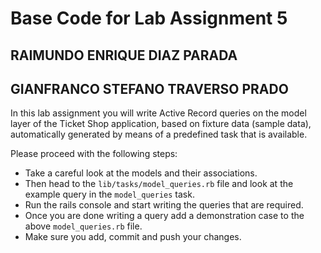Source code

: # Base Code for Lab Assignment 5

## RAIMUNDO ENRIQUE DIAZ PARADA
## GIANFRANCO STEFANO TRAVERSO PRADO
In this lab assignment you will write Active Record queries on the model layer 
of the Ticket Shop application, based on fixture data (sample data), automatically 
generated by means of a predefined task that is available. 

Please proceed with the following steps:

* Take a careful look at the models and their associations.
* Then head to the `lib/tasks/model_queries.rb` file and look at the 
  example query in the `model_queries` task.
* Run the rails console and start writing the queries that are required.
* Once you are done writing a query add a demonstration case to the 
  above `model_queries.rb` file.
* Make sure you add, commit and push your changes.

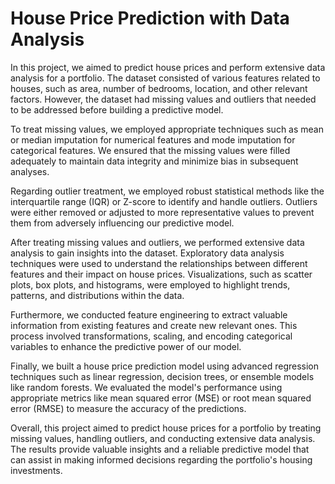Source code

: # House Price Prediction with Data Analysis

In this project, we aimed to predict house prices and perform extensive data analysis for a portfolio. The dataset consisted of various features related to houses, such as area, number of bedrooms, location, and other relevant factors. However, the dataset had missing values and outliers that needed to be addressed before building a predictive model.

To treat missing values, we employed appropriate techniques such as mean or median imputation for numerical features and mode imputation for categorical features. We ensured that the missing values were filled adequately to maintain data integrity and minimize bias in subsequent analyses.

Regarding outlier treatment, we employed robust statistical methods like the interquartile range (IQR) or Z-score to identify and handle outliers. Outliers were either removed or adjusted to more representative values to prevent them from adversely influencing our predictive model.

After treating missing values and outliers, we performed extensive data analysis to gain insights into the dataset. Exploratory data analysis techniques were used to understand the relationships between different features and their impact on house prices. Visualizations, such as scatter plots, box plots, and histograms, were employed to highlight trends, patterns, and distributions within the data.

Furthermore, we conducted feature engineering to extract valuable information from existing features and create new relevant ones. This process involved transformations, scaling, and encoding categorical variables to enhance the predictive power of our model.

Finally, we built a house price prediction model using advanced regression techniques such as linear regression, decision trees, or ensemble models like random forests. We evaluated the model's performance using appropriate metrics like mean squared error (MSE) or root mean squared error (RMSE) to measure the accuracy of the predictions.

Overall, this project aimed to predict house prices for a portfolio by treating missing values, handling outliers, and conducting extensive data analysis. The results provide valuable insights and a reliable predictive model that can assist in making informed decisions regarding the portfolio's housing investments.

====

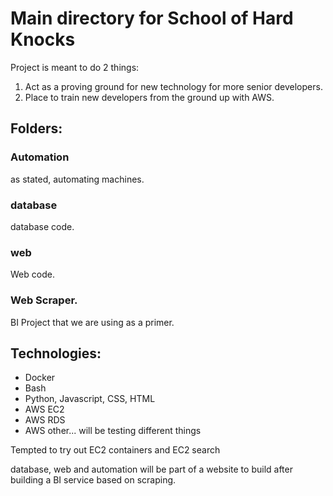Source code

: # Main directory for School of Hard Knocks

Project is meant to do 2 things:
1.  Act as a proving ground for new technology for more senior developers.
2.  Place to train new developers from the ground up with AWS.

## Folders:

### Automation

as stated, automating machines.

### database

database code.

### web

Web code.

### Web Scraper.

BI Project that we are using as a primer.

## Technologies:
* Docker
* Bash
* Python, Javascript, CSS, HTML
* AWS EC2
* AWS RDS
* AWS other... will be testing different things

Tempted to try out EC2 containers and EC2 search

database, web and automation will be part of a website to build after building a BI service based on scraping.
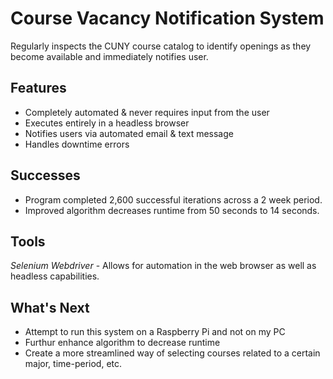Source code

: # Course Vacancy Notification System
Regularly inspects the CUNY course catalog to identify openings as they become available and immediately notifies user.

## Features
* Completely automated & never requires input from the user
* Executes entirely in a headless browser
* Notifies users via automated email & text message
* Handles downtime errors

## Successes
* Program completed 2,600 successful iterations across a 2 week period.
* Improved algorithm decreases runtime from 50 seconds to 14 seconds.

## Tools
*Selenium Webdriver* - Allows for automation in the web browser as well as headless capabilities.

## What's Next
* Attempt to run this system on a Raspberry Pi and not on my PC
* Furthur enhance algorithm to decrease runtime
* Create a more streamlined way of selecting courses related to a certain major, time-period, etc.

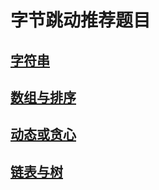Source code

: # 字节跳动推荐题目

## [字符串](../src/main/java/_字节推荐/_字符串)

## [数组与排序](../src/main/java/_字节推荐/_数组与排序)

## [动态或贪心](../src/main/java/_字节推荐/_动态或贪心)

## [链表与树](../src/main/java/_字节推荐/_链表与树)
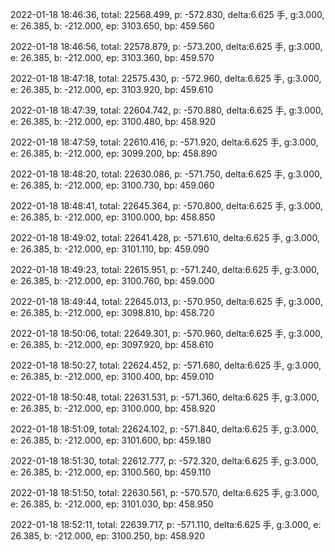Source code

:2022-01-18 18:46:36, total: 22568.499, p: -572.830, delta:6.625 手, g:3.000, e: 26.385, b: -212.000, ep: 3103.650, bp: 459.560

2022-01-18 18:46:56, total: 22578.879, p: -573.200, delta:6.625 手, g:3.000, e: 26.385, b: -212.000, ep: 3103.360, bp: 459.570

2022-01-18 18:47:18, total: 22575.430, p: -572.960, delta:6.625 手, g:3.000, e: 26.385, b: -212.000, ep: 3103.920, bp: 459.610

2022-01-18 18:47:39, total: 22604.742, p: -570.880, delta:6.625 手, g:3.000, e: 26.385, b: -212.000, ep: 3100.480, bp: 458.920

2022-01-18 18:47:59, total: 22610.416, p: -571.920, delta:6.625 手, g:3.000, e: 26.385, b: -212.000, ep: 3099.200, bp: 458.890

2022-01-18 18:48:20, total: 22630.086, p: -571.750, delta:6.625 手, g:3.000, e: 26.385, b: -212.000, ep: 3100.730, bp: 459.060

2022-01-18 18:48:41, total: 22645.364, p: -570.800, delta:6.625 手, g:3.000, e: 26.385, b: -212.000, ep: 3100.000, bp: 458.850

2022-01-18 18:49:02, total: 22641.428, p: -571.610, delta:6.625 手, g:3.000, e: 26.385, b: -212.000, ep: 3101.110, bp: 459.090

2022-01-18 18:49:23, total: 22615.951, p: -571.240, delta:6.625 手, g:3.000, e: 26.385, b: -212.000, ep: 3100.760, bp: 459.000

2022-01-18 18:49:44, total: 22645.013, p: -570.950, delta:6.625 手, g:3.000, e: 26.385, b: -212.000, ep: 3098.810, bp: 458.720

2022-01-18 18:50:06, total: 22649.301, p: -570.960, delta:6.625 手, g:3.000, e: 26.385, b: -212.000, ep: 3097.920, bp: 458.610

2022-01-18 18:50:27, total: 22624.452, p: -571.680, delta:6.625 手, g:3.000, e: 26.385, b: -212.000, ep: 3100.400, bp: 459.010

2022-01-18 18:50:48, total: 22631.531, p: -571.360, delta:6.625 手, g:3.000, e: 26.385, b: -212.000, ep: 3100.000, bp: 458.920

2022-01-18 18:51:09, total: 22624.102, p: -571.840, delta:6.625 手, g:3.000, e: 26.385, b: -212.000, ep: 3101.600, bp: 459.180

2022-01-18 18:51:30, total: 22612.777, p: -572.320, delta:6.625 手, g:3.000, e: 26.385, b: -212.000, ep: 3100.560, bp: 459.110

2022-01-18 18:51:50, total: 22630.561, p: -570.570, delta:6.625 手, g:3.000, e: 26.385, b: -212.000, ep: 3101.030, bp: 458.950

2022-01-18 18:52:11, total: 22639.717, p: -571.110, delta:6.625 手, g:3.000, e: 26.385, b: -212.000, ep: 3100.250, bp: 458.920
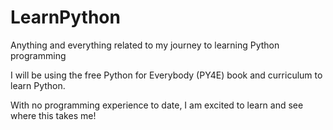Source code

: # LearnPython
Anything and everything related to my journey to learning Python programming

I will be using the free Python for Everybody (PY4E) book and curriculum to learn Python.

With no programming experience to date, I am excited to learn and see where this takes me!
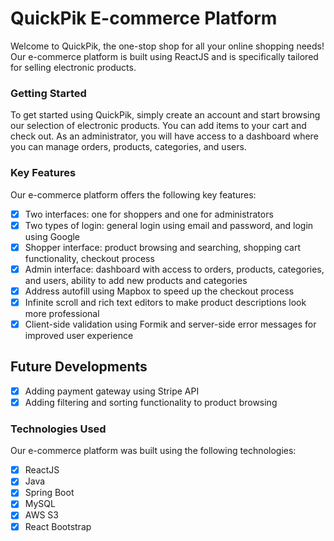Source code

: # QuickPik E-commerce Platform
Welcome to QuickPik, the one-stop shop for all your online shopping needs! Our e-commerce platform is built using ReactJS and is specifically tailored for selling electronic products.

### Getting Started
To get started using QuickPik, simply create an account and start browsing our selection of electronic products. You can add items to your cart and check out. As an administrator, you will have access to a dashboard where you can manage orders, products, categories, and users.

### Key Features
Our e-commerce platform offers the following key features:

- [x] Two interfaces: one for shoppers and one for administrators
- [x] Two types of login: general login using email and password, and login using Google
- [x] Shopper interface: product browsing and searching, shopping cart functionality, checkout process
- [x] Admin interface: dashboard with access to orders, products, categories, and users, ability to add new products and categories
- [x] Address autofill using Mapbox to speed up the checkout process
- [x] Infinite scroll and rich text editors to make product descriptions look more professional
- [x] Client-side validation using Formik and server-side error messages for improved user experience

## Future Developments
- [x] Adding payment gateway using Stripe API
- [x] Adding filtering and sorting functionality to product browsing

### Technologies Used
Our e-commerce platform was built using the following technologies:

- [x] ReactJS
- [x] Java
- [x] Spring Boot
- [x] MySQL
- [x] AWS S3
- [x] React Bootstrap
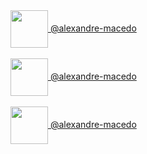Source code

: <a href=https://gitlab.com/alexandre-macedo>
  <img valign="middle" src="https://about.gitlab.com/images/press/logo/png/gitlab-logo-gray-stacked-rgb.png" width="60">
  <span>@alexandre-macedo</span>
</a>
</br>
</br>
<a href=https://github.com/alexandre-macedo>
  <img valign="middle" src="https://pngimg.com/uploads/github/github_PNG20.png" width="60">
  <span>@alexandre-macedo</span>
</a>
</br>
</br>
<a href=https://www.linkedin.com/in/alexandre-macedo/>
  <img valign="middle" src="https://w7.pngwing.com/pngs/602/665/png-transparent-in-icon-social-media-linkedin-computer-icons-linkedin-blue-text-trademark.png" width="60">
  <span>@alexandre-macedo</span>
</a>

====

> _About this task_: Please report every line among the entries that includes "https".

> _Solution for this problem_:
: <a href=https://gitlab.com/alexandre-macedo>
  <img valign="middle" src="https://about.gitlab.com/images/press/logo/png/gitlab-logo-gray-stacked-rgb.png" width="60">
<a href=https://github.com/alexandre-macedo>
  <img valign="middle" src="https://pngimg.com/uploads/github/github_PNG20.png" width="60">
<a href=https://www.linkedin.com/in/alexandre-macedo/>
  <img valign="middle" src="https://w7.pngwing.com/pngs/602/665/png-transparent-in-icon-social-media-linkedin-computer-icons-linkedin-blue-text-trademark.png" width="60">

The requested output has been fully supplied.